In his view this meant that emerging countries had to stamp out mismanagement, corruption, sluggish bureaucracy, and lack of coordination if they wanted to remain competitive.
“The upshot of global economic changes is that Asian countries have to rethink their trade strategies. They cannot just play dead. They need to cut slack and become more efficient if they wish to continue growing,” he said.
The Senior Minister added that efficiency goals must be reached within the next five years if they are to have a realistic chance of maintaining Asian growth both regionally and globally. He insisted that intraregional growth alone would be insufficient and that Asian countries need to evolve to continue growing in markets of developed countries as well.
“Asian countries need intraregional trade as well as global trade to continue their growth trajectory. Here in Sri Lanka we have managed this. We have managed to climb the World Bank Ease of Doing Business rankings and have been progressing each year since 2009. It is not easy but it can be done.”
Referring to the speech made by United Nations Economic and Social Commission for Asia and Pacific (ESCAP) Trade and Investment Division Director Ravi Ratnayake, where he mentioned that red tape cost the region a whopping US$ 350 billion a year, Dr. Amunugama stressed that it showed the depth of the challenge.
Implementing trade facilitation reforms for regional connectivity, effective consultation between public and private sectors, and developing systems for information exchange between countries were also highlighted by Ratnayake.

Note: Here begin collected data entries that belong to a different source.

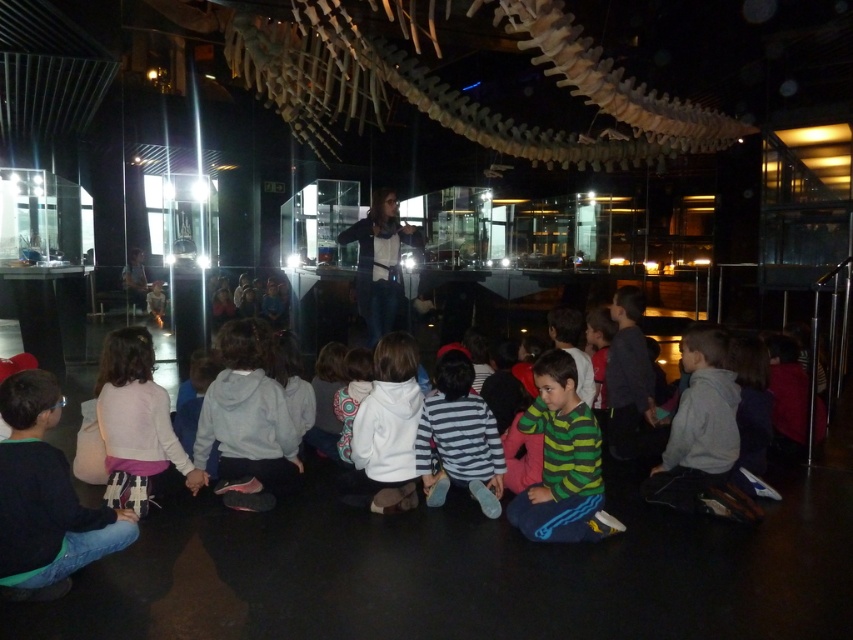
Is gray hoodie at lower right smaller than white fleece jacket at center?

Actually, gray hoodie at lower right might be larger than white fleece jacket at center.

Identify the location of gray hoodie at lower right. (699, 428).

Who is taller, striped jersey at center or gray hoodie at lower right?

With more height is gray hoodie at lower right.

Does striped jersey at center appear on the left side of gray hoodie at lower right?

Correct, you'll find striped jersey at center to the left of gray hoodie at lower right.

Between point (555, 388) and point (708, 492), which one is positioned in front?

Point (555, 388)

Find the location of a particular element. striped jersey at center is located at coordinates (561, 460).

Which is in front, point (599, 488) or point (373, 483)?

Point (599, 488) is in front.

Between striped jersey at center and white fleece jacket at center, which one appears on the left side from the viewer's perspective?

Positioned to the left is white fleece jacket at center.

Who is more distant from viewer, (550, 502) or (402, 461)?

The point (402, 461) is behind.

Where is `striped jersey at center`? striped jersey at center is located at coordinates (561, 460).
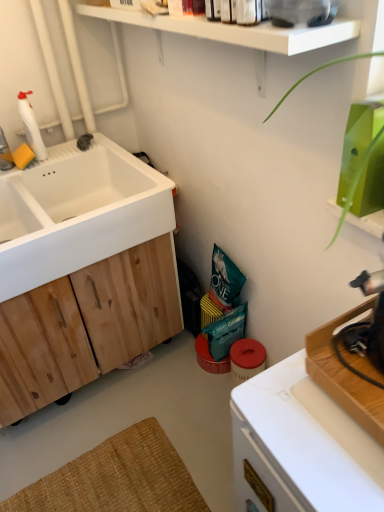
Question: Considering the positions of natural wood cabinet at left and white plastic countertop at lower right in the image, is natural wood cabinet at left wider or thinner than white plastic countertop at lower right?

Choices:
 (A) wide
 (B) thin

Answer: (A)

Question: From a real-world perspective, relative to white plastic countertop at lower right, is natural wood cabinet at left vertically above or below?

Choices:
 (A) below
 (B) above

Answer: (A)

Question: Considering the real-world distances, which object is farthest from the white plastic bottle at upper left?

Choices:
 (A) white matte sink at left
 (B) white glossy faucet at left
 (C) natural wood cabinet at left
 (D) white plastic countertop at lower right

Answer: (D)

Question: Which is farther from the white glossy faucet at left?

Choices:
 (A) white plastic countertop at lower right
 (B) white plastic bottle at upper left
 (C) white matte sink at left
 (D) natural wood cabinet at left

Answer: (A)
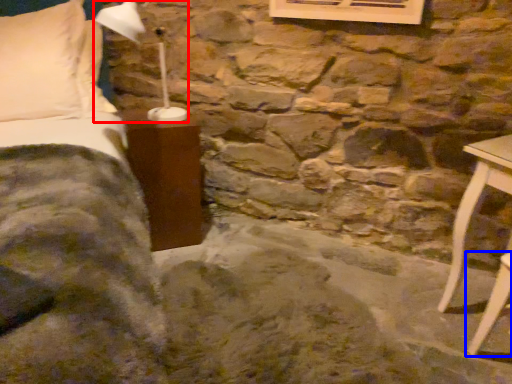
Question: Which point is further to the camera, table lamp (highlighted by a red box) or furniture (highlighted by a blue box)?

Choices:
 (A) table lamp
 (B) furniture

Answer: (A)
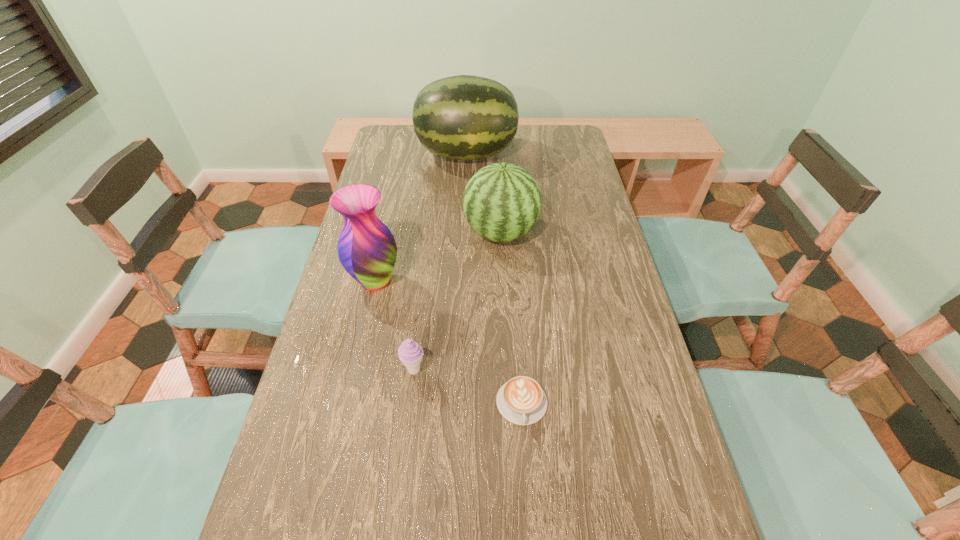
Where is `object that is at the far edge`? This screenshot has height=540, width=960. object that is at the far edge is located at coordinates (464, 117).

Where is `watermelon present at the left edge`? This screenshot has height=540, width=960. watermelon present at the left edge is located at coordinates 464,117.

This screenshot has height=540, width=960. Identify the location of vase at the left edge. (367, 250).

This screenshot has height=540, width=960. I want to click on object located in the far left corner section of the desktop, so click(464, 117).

In the image, there is a desktop. Find the location of `free space at the far edge`. free space at the far edge is located at coordinates (531, 146).

Locate an element on the screen. The image size is (960, 540). vacant area at the left edge of the desktop is located at coordinates (350, 369).

Find the location of a particular element. The height and width of the screenshot is (540, 960). vacant space at the right edge is located at coordinates (555, 188).

You are a GUI agent. You are given a task and a screenshot of the screen. Output one action in this format:
    pyautogui.click(x=<x>, y=<y>)
    Task: Click on the vacant space at the far left corner
    This screenshot has height=540, width=960.
    Given the screenshot: What is the action you would take?
    pyautogui.click(x=390, y=142)

In the image, there is a desktop. Where is `free space at the far right corner`? free space at the far right corner is located at coordinates (580, 141).

Locate an element on the screen. The image size is (960, 540). free spot between the fourth tallest object and the fourth nearest object is located at coordinates (457, 302).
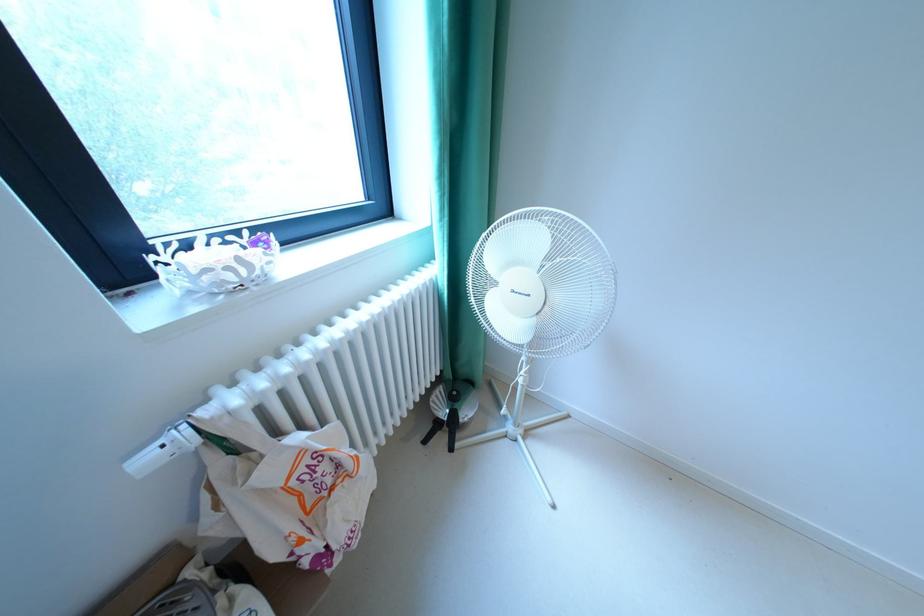
Where is `radiator valve`? The height and width of the screenshot is (616, 924). radiator valve is located at coordinates (168, 448).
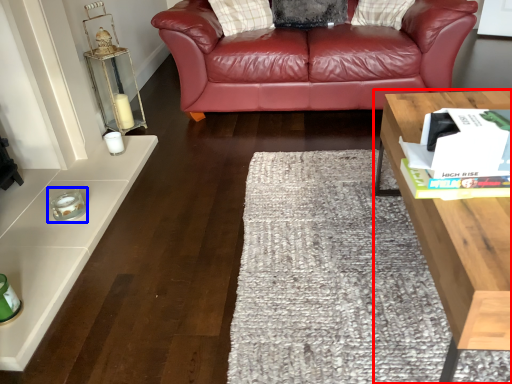
Question: Which object is further to the camera taking this photo, table (highlighted by a red box) or candle holder (highlighted by a blue box)?

Choices:
 (A) table
 (B) candle holder

Answer: (B)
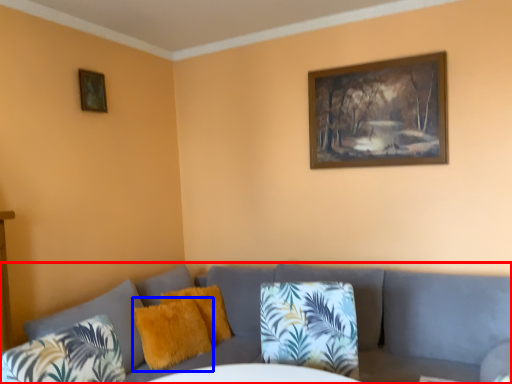
Question: Which of the following is the farthest to the observer, studio couch (highlighted by a red box) or pillow (highlighted by a blue box)?

Choices:
 (A) studio couch
 (B) pillow

Answer: (B)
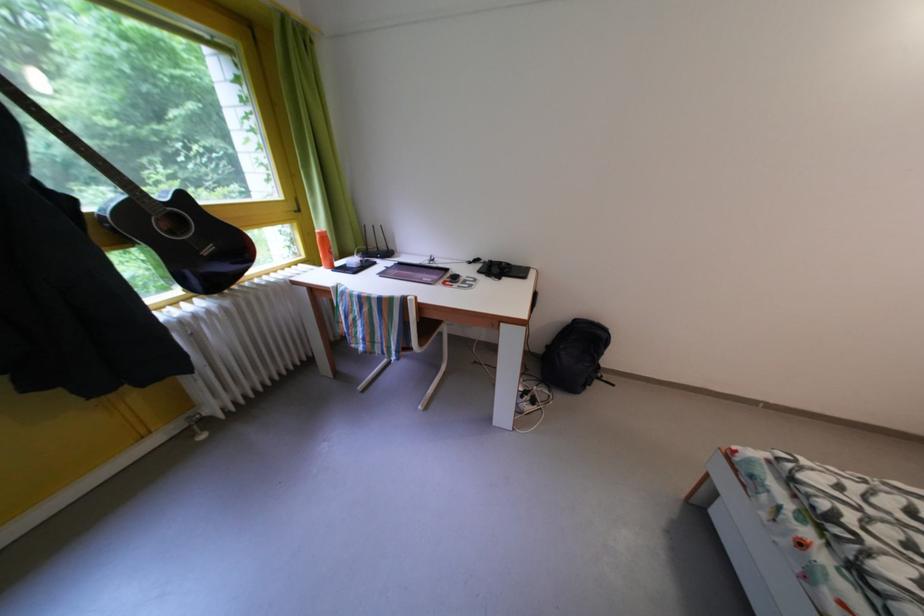
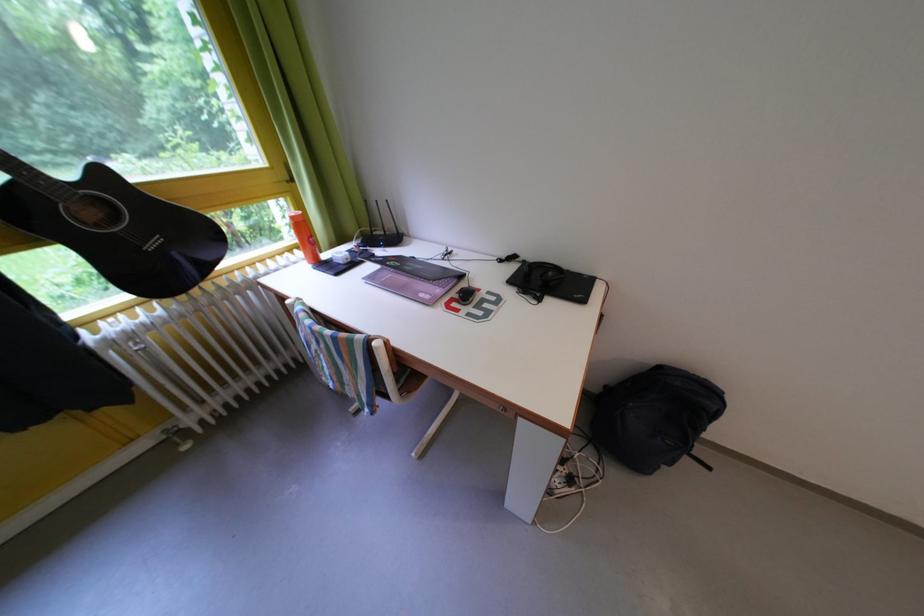
Question: In a continuous first-person perspective shot, in which direction is the camera moving?

Choices:
 (A) Left
 (B) Right
 (C) Forward
 (D) Backward

Answer: (C)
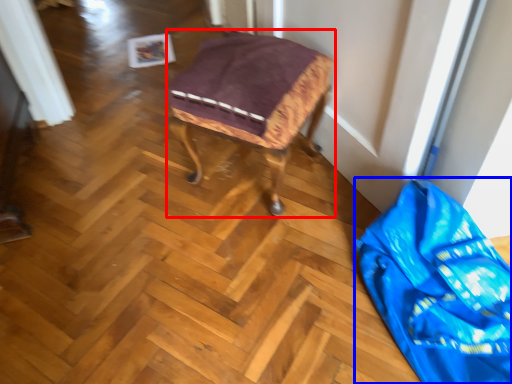
Question: Which object is further to the camera taking this photo, furniture (highlighted by a red box) or material (highlighted by a blue box)?

Choices:
 (A) furniture
 (B) material

Answer: (A)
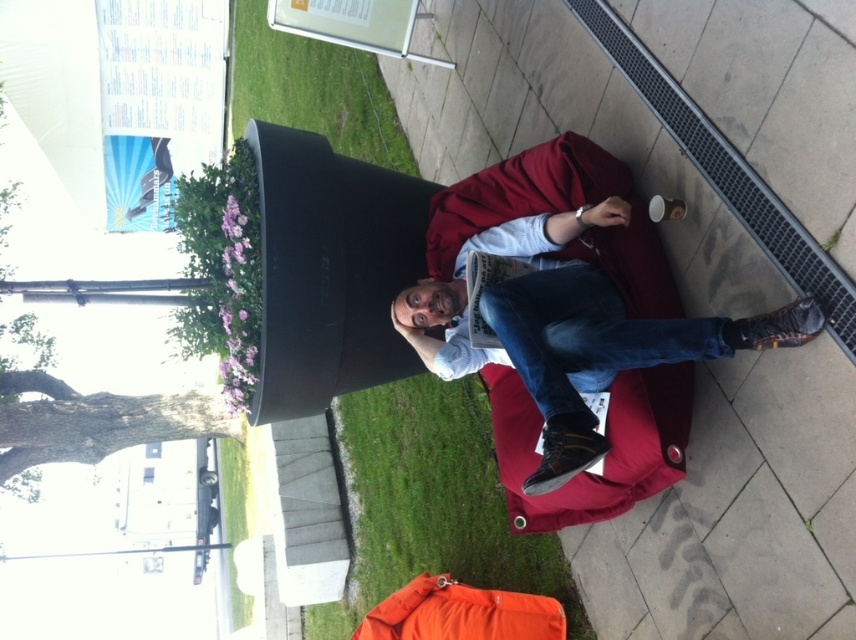
You are standing at the center of the image. Which object is located at point (572,330)?

The matte black couch at lower right is located at point (572,330).

You are standing at the center of the paved area and want to place a new red beanbag chair exactly where the point at point (431, 502) is located. However, the point is on green grass at lower left. Is this location suitable for placing the new beanbag chair?

The point (431, 502) is on green grass at lower left. Since the existing red beanbag chair is on the paved area, placing the new one on the grass might not align with the current setup. The paved area is more appropriate for beanbag placement as per the scene description.

You are standing in the scene and want to place a small decoration between the two points, point (385, 429) and point (236, 19). Which point should the decoration be closer to in order to be nearer to you?

The decoration should be closer to point (385, 429) because it is nearer to the viewer than point (236, 19).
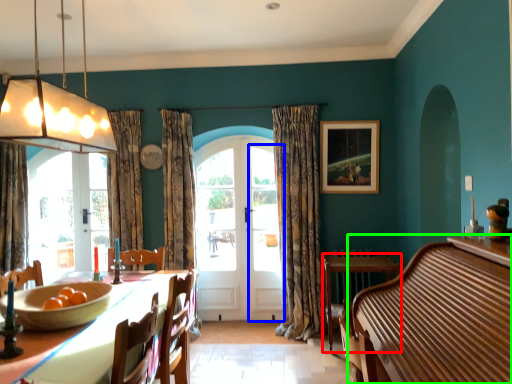
Question: Based on their relative distances, which object is nearer to round table (highlighted by a red box)? Choose from screen door (highlighted by a blue box) and dresser (highlighted by a green box).

Choices:
 (A) screen door
 (B) dresser

Answer: (A)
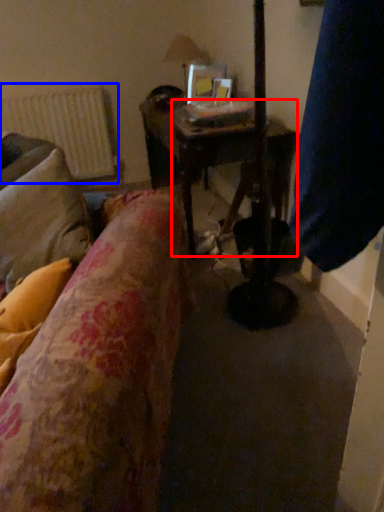
Question: Which object is further to the camera taking this photo, table (highlighted by a red box) or radiator (highlighted by a blue box)?

Choices:
 (A) table
 (B) radiator

Answer: (B)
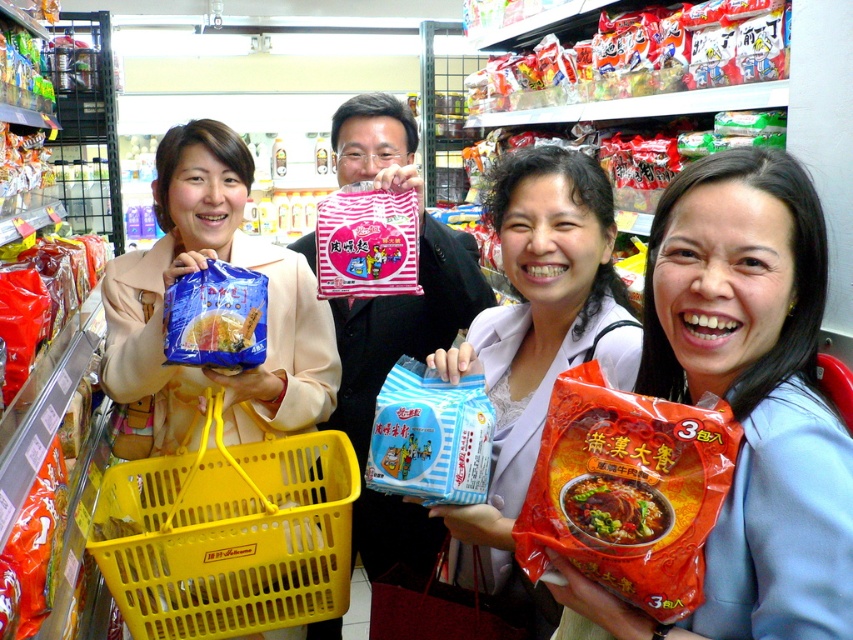
Question: Which of the following is the farthest from the observer?

Choices:
 (A) red glossy instant noodles at center
 (B) matte plastic bag at center

Answer: (B)

Question: Which point is closer to the camera taking this photo?

Choices:
 (A) (715, 371)
 (B) (132, 372)

Answer: (A)

Question: Which object is positioned closest to the matte blue plastic bag at center?

Choices:
 (A) blue matte bag of noodles at center
 (B) matte plastic bag at center

Answer: (A)

Question: Does matte orange snack bag at center lie behind red glossy instant noodles at center?

Choices:
 (A) no
 (B) yes

Answer: (A)

Question: Does red glossy instant noodles at center lie behind blue matte bag of noodles at center?

Choices:
 (A) no
 (B) yes

Answer: (A)

Question: Can you confirm if matte orange snack bag at center is positioned to the left of blue matte bag of noodles at center?

Choices:
 (A) yes
 (B) no

Answer: (B)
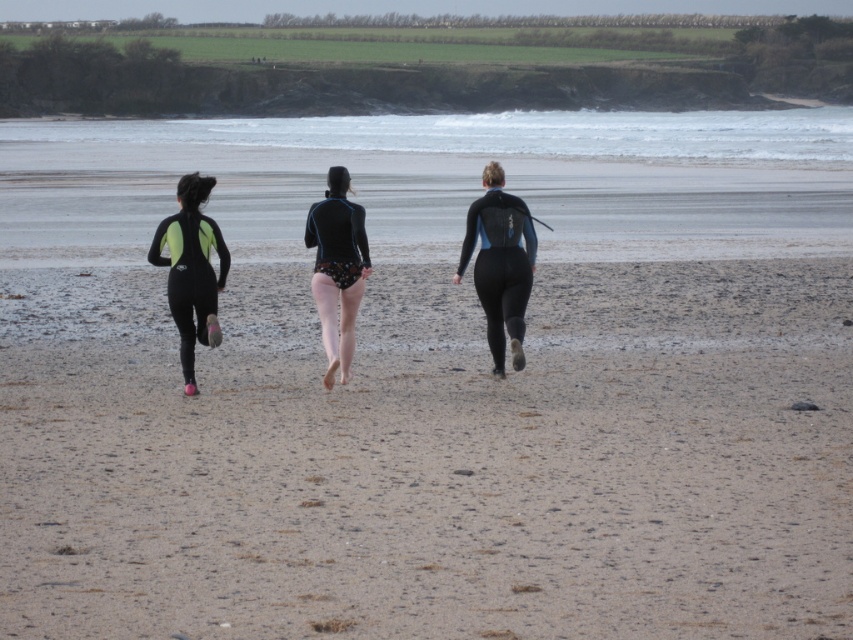
You are a photographer positioned at the origin point of the image. You want to capture a closeup shot of the black matte wetsuit at center. Which direction should you move your camera to focus on it?

You should move your camera to the right and upward since the black matte wetsuit at center is located at coordinates point (500, 264).

You are a photographer positioned on the beach, aiming to capture a photo of the neon green neoprene wetsuit at left and the black matte swimsuit at center. Your camera has a maximum focus range of 30 inches. Can you capture both subjects in focus without moving your position?

The distance between the neon green neoprene wetsuit at left and the black matte swimsuit at center is 29.60 inches, which is within the camera maximum focus range of 30 inches. Therefore, you can capture both subjects in focus without moving your position.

“The somewhat shocking reality is that Asia Pacific is still better connected to Europe and America than with itself. Our latest research shows that trade costs of the region with North America and European Union are 20% less than those with itself. With cumbersome border procedures for many countries, it is easier and cheaper to trade with far away developed countries rather than the ones next door.”
Industry and Commerce Minister Rishad Bathiudeen and Asian Development Bank (ADB) Country Director Rita O. Sullivan also expressed their support for regional trade integration during the inauguration of the summit.